Cohere Embed v4 / Voyage Multimodal-3 / Jina-CLIP-v2
Production multimodal embedders. Often handle text, image, and sometimes audio in one model.
LLM-as-multimodal-encoder
Increasingly, a multimodal LLM (Claude, GPT-4o, Qwen-VL) is used as an embedder by extracting hidden states. Quality often beats CLIP-family models, at higher cost.
Cross-modal retrieval
Index images with their CLIP embeddings; query with text embeddings of the same model.
# Indexing
for img in images:
db.upsert(id=img.id, vector=clip.encode_image(img))
# Query
query_vec = clip.encode_text("a sunset over mountains")
results = db.knn(query_vec, k=10)
Works for:
- Photo search by description.
- Stock-photo discovery.
- Visual product search.
- Image-to-image search (flip query and target).
Multilingual considerations
Original CLIP is English-only. For multilingual:
- Multilingual-CLIP, M-CLIP: multilingual extensions.
- OpenCLIP with multilingual training data.
- Voyage / Cohere: multilingual by design.

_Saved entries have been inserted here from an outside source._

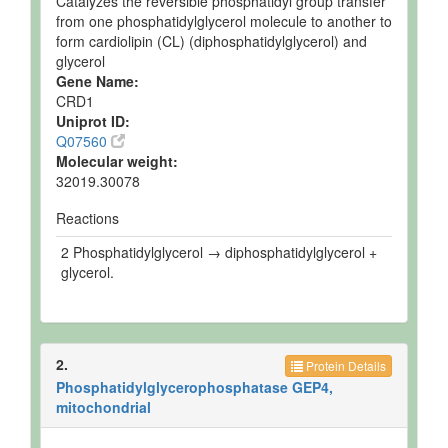
Catalyzes the reversible phosphatidyl group transfer
from one phosphatidylglycerol molecule to another to
form cardiolipin (CL) (diphosphatidylglycerol) and
glycerol
Gene Name:
CRD1
Uniprot ID:
Q07560
Molecular weight:
32019.30078
Reactions
2 Phosphatidylglycerol → diphosphatidylglycerol +
glycerol.
2.
Protein Details
Phosphatidylglycerophosphatase GEP4,
mitochondrial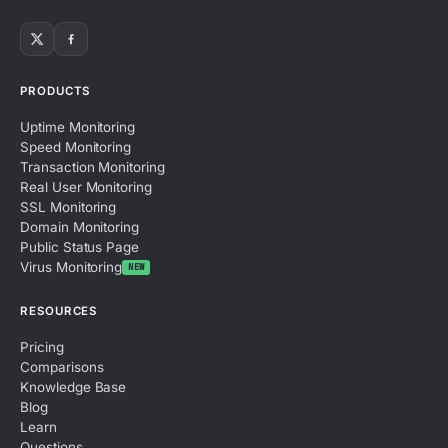
PRODUCTS
Uptime Monitoring
Speed Monitoring
Transaction Monitoring
Real User Monitoring
SSL Monitoring
Domain Monitoring
Public Status Page
Virus Monitoring
NEW
RESOURCES
Pricing
Comparisons
Knowledge Base
Blog
Learn
Questions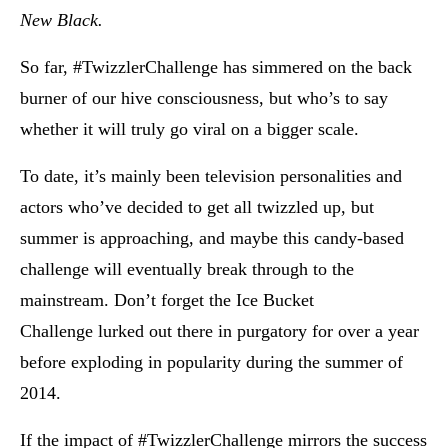
New Black.
So far, #TwizzlerChallenge has simmered on the back
burner of our hive consciousness, but who’s to say
whether it will truly go viral on a bigger scale.
To date, it’s mainly been television personalities and
actors who’ve decided to get all twizzled up, but
summer is approaching, and maybe this candy-based
challenge will eventually break through to the
mainstream. Don’t forget the Ice Bucket
Challenge lurked out there in purgatory for over a year
before exploding in popularity during the summer of
2014.
If the impact of #TwizzlerChallenge mirrors the success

For non-English use cases, pick a multilingual-trained model — English-only models are surprisingly bad at non-English captions.
Beyond image+text
The CLIP idea generalizes to any pair of modalities:
- CLAP: contrastive language-audio (sounds + text).
- VideoCLIP: contrastive language-video.
- ImageBind (Meta): a single embedding space for image, text, audio, depth, thermal, IMU.
Same recipe; broader scope.
Limitations of CLIP-style embeddings
- Compositional weakness: CLIP doesn’t reliably understand “a red square on top of a blue circle.” Bag-of-concepts representations.
- Fine-grained struggles: distinguishing similar bird species or product variants.
- Text in images: CLIP often ignores the literal text in images.
- Counting: poor at “five apples” vs “three apples.”
For these gaps, modern VLMs (next article) do better — they actually parse the image.
Practical use
For most teams in 2026:
| Use case | Pick |
|---|---|
| Production image search | Voyage Multimodal-3 / Cohere Embed v4 |
| Open-weights | OpenCLIP ViT-L or SigLIP |
| Multilingual | Voyage / Cohere multilingual / mCLIP |
| Pre-cooked features for downstream models | OpenCLIP |
| Audio + text | CLAP |
| Many modalities at once | ImageBind |
Don’t train CLIP from scratch unless you have a very specific reason. Domain-adapt an existing one with contrastive fine-tuning on your data.
Domain adaptation
If a generic multimodal embedder underperforms:
- Build pairs from your domain (image + caption, product photo + description).
- Fine-tune with contrastive loss using
open_clipor sentence-transformers. - Validate on a domain eval set.
Even a few thousand pairs can give a meaningful boost.